The rules allow different countries to use different accounting methods at different times that create and sell carbon credits, said Snyder, who was part of the European Union’s team discussing carbon market rules. It can also be a double count. In one scene he sketches out, two countries could claim half the emissions reduction from a set of carbon credits.

The results of any accounting method can be balanced over time, more or less, if all nations use the same at all times. But instead, each country can select the most beneficial method whenever they are reporting progress, perhaps distorting the overall carbon mathematics.

“It’s a cherry-picking problem,” Snyder said.

Climate benefits in question

Another area of ​​concern is that the rules would allow some credits to be applied from a UN program known as the Clean Development Mechanism, which was approved in the Kyoto Protocol in 2005.
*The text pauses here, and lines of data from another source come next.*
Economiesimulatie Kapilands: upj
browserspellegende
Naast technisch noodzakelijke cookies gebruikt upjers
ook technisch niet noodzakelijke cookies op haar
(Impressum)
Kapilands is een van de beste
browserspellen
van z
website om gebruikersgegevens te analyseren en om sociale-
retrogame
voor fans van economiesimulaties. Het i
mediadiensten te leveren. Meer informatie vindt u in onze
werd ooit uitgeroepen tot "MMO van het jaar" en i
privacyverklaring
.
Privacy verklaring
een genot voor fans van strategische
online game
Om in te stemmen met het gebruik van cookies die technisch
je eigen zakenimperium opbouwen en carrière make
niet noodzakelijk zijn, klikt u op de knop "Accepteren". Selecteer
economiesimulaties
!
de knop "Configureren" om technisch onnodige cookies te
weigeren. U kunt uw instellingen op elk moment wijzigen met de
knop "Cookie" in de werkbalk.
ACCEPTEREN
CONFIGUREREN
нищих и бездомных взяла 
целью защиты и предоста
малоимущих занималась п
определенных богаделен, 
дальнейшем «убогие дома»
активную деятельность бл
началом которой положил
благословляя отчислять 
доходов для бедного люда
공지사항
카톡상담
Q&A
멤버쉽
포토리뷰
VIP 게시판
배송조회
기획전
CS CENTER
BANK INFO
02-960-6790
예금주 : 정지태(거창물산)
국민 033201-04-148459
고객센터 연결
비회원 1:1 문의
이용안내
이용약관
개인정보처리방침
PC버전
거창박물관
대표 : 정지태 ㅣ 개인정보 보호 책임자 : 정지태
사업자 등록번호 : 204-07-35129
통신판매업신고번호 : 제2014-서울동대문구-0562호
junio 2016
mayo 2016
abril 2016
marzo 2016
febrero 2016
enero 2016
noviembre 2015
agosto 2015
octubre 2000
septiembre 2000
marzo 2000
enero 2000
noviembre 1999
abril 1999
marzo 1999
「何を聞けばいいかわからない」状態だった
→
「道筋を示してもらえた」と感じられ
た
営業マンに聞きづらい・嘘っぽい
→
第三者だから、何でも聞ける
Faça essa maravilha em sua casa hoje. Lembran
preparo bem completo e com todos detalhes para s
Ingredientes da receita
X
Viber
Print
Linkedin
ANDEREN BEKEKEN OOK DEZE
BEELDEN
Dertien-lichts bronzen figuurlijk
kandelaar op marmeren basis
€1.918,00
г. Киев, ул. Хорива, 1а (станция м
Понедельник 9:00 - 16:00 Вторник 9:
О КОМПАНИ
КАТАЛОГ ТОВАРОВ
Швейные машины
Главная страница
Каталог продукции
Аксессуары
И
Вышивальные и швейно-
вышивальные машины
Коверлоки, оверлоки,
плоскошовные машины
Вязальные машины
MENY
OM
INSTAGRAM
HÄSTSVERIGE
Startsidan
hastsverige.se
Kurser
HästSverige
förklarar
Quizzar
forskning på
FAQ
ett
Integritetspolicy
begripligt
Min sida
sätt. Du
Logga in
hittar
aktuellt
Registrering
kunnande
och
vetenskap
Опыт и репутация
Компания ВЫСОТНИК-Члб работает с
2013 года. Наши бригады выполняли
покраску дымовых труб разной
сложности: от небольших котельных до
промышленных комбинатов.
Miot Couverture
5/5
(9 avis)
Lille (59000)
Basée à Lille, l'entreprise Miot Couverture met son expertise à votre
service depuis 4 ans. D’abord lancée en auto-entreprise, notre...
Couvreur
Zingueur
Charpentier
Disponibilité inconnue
The system has reduced certified emissions to countries that have funded clean energy projects in other countries, such as solar and wind farms, to prevent emissions. It was designed to create an incentive for rich countries to finance sustainable development among the poor. They build credit on an ongoing basis on the assumption that electricity would otherwise be generated by a climate-polluting facility, such as a coal or natural gas plant.

Under the rules approved in Glasgow, nations may continue to apply credit for the first set of their emissions reduction targets from such projects registered in 2013 or later (which in most cases refers to 2030).